2. Move in the direction of having HR front-load consular assignments. Most ELOs already serve their first tour in a consular position, so make this a uniform policy.
3. Once the aforementioned policy is achieved, combine A-100, consular training and tradecraft courses on economic, political and public diplomacy work into a beefed-up 10-week A-100 course. This reformed A-100 orientation would more closely resemble the military’s Basic Officer Leaders Course for new lieutenants, and could become the first step in the much-touted goal of formalizing Foreign Service training over the course of a career.
4. Once the new A-100 course has operated for a few years, start developing mid-level cone-specific training that more closely resembles the Army’s Captains Career Course. Make attending this course a requirement within three years of promotion to FS-3, and optional for tenured FS-4s.
If sufficiently substantive, such a course should lessen variations in the level of competence among officers who have different lengths of in-cone experience at the entry level.

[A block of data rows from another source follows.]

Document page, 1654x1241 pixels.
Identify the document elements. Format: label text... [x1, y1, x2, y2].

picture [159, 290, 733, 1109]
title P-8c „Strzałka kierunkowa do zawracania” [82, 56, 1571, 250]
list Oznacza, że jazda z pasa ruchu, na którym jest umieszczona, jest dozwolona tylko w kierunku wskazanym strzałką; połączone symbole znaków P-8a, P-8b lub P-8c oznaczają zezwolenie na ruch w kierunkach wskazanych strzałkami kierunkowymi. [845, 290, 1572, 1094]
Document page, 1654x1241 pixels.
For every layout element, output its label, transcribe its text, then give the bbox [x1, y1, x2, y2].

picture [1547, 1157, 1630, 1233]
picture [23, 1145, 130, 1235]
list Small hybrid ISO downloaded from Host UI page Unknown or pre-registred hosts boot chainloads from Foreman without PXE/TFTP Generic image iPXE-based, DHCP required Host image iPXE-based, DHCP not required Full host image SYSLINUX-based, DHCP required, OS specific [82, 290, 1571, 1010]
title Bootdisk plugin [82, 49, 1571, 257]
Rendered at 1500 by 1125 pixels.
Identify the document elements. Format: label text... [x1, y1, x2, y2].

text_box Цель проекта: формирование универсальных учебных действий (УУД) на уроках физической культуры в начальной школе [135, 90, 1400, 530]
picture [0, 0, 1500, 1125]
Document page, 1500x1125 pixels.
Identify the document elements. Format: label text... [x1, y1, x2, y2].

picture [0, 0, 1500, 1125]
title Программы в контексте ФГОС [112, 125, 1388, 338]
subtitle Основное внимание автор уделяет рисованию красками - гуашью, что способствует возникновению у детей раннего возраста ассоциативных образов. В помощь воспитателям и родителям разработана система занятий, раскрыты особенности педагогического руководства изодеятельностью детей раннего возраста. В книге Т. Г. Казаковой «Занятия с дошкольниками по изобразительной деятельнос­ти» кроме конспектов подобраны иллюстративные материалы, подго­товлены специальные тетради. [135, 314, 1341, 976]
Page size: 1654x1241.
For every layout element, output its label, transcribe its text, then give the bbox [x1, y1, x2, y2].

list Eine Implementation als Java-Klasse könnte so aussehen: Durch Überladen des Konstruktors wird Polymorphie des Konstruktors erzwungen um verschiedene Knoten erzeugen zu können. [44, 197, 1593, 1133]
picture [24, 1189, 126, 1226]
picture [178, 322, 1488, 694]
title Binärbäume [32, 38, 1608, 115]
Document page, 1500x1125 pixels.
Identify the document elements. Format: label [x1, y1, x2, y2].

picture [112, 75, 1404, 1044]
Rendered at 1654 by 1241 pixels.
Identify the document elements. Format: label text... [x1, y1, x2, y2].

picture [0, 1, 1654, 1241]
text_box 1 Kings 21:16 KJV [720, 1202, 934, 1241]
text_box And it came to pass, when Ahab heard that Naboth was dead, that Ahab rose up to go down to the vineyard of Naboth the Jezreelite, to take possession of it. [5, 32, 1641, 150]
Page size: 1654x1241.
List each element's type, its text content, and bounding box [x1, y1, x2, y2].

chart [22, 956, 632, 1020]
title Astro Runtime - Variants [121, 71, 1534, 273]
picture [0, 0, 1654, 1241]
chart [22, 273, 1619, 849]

That, combined with the fact that every tenured officer will have at least some in-cone experience, will make it more likely that new mid-level officers are given a fair shake in the assignments process.
All of this is easier said than done, but eminently achievable. There will be difficulties along the way; but successful reform in how we handle ELO assignments is likely to have a magnified effect at the mid-levels, since many of the perceived inequities in mid-level rating and bidding stem from frustration at not having been being able to serve in cone.
In particular, increasing the number of rotational assignments will cause near-term difficulties for HR and increased levels of staff turnover for supervisors. Challenging as that may be, as long as our career development model is so heavily slanted toward on-the-job training, ELO assignments should be viewed as just that—training—and not simply as encumbered positions.
In the past three months significant, if incremental, reforms have been implemented to improve the rating and assignment processes. Similar reforms should now be undertaken in how we handle the assignment of ELOs.